Comer Vann Woodward (November 13, 1908 – December 17, 1999) was a preeminent American historian focusing primarily on the American South and race relations. He was considered, along with Richard Hofstadter and Arthur Schlesinger, Jr., to be one of the most influential historians of the postwar era, 1940s-1970s, both among scholars and the general public. He was long an advocate of Beardianism, stressing the influence of unseen economic motivations in politics. He was a master of irony and counterpoint.
C. Vann Woodward was born in Vanndale, a town named after his mother's family, in Cross County, Arkansas. Woodward attended high school in Morrilton, Arkansas. He attended Henderson-Brown College a small Methodist school in Arkadelphia, Arkansas, for two years. In 1930 he transferred to Emory University, where his uncle was Dean of students and professor of sociology. After graduating he taught English composition for two years at Georgia Tech in Atlanta. There he met Will W. Alexander, head of the Commission on Interracial Cooperation, and J. Saunders Redding an historian at Atlanta University.
Woodward took graduate courses in sociology at Columbia University in 1931 where he met, and was influenced by, Langston Hughes and the Harlem Renaissance movement. In 1932 he worked for the defense of Angelo Herndon, a young Communist Party member who had been accused of subversive activities. He traveled to the Soviet Union and Germany in 1932.
He did graduate work in history and sociology at the University of North Carolina. He was granted a Ph. D. in history in 1937 using as his dissertation the manuscript he had already finished on Thomas E. Watson. Woodward's dissertation director was Howard K. Beale, a Reconstruction specialist who promoted the Beardian economic interpretation of history that de-emphasized ideology and ideas and stressed material self interest as a motivating factor.
Woodward taught at Johns Hopkins University from 1946 to 1961 and at Yale from 1961 to 1977, where he taught both graduate and undergraduate Yale students. Among younger historians who studied under Woodward are Patricia Nelson Limerick, Professor of History at the University of Colorado at Boulder and Michael Wayne (historian), Professor of History at the University of Toronto.
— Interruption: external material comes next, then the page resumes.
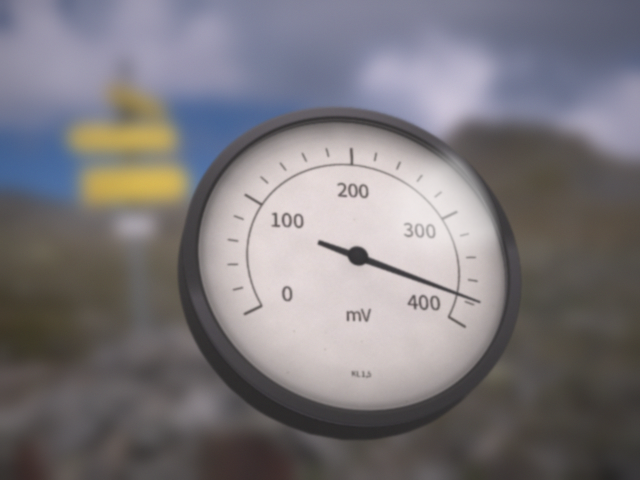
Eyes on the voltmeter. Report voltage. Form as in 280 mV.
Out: 380 mV
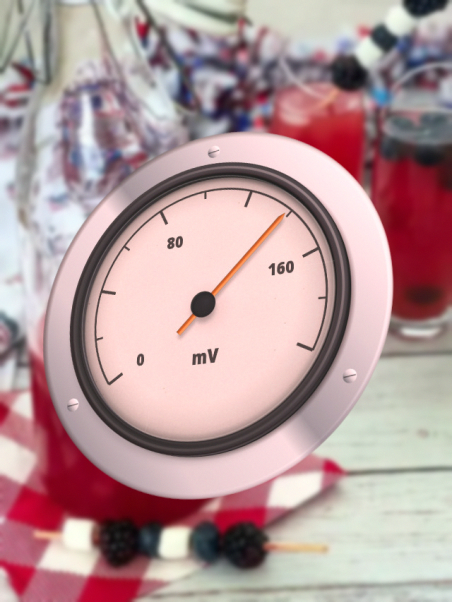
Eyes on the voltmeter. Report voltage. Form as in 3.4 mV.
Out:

In 1974, the House Committee on the Judiciary asked Woodward for a historical study of misconduct in previous administrations and how the Presidents responded. Woodward led a group of fourteen historians and they produced a thorough 400 page report in less than 4 months, Responses of the Presidents to Charges of Misconduct.
In 1978 the National Endowment for the Humanities selected Woodward for the Jefferson Lecture, the U.S. federal government's highest honor for achievement in the humanities. His lecture, entitled "The European Vision of America," was later incorporated into his book The Old World's New World.
Woodward won the Pulitzer Prize in 1982 for Mary Chesnut's Civil War, an edited version of Mary Chesnut's Civil War diary. He won the Bancroft Prize for The Origins of the New South. Martin Luther King, Jr. called The Strange Career of Jim Crow "the historical bible of the civil rights movement."
C. Vann Woodward died in Hamden, Connecticut.
The Southern Historical Association has established the C. Vann Woodward Dissertation Prize awarded annually to the best dissertation on Southern history. There is a Peter V. and C. Vann Woodward Chair of History at Yale; it is now held by southern historian Glenda Gilmore.